Each year, the Current Employment Statistics (CES) survey employment estimates are benchmarked to comprehensive counts of employment for the month of March. These counts are derived from state unemployment insurance (UI) tax records that nearly all employers are required to file. For National CES employment series, the annual benchmark revisions over the last 10 years have averaged plus or minus one-tenth of one percent of total nonfarm employment. The preliminary estimate of the benchmark revision indicates a downward adjustment to March 2023 total nonfarm employment of −306,000 (−0.2 percent). Preliminary benchmark revisions are calculated only for the month of March 2023 for the major industry sectors in table 1. The existing employment series are not updated with the release of the preliminary benchmark estimate. The data for all CES series will be updated when the final benchmark revision is issued.Even with the downward revision, the US still had strong job growth in that March 2022 to March 2023 period – just under 3.75 million jobs, or more than 310,000 a month.
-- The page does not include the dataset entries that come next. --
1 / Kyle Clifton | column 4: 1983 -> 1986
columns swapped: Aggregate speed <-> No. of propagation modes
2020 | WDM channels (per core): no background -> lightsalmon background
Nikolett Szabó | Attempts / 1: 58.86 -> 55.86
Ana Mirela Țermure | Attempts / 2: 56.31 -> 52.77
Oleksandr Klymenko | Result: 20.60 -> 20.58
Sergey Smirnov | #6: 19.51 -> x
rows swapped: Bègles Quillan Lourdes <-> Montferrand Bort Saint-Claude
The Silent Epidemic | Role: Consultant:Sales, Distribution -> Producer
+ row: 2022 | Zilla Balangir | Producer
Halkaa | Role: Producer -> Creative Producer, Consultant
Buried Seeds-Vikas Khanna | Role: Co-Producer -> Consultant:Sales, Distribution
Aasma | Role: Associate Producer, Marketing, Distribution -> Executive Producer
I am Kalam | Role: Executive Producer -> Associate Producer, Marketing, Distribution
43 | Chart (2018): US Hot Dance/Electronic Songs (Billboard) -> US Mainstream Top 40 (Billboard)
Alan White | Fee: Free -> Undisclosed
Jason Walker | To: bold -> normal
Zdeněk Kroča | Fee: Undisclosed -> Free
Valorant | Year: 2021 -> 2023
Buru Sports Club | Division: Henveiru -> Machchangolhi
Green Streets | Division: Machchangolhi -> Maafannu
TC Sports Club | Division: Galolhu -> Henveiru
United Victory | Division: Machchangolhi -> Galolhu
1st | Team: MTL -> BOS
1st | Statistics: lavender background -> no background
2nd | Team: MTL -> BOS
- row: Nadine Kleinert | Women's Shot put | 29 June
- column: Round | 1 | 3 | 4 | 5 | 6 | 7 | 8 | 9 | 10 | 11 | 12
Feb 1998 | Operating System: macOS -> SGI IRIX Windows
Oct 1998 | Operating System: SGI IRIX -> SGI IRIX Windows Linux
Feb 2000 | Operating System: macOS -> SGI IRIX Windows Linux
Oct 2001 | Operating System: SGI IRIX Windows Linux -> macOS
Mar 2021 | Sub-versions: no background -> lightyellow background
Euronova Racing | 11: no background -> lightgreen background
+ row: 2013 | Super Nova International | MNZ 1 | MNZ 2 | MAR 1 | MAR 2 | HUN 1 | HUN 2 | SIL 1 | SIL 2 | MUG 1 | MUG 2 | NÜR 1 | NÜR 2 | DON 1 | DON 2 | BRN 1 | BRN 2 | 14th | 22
But I also would hope this helps the folks at the Fed recognize that US job growth has been moderating since early 2022, which is something they have claimed they wanted to see as they hiked interest rates over the last couple of years. I also note that nearly half of the downward revision is due to the transportation and warehousing sector (-146,200), which includes transportation industries like trucking and air travel, which suffered at the start of the pandemic. But it also includes industries that hired up when more people were ordering remotely instead of heading to stores. And as people returned toward their pre-COVID buying habits, warehousing and couriers had already seen declines in the last year, even before these downward revisions get taken into account. Locally, Wisconsin seems poised to add more jobs than what was previously reported, as the QCEW said we nearly hit 2% job growth for that 12-month period, while the monthly jobs reports had only put us at 1.5% growth. That would translate into an upward revision of around 12,000 to 14,000 when the state figures are benchmarked next March. Nice number to see, and while we are only in the upper 30s when compared to all other US states, we are outpacing most of the Midwest. Job growth, QCEW, Midwest. March 2022-March 2023
Ill. +2.13%
Minn +2.01%
Wis. +1.959%
Mich +1.956%
Ind. +1.78%
Ohio +1.72%
Iowa +0.93% Not bad overall, even with the lower revisions nationwide. And it's a trend that shouldn't be ended just so we can get inflation to 2% instead of 3-4%.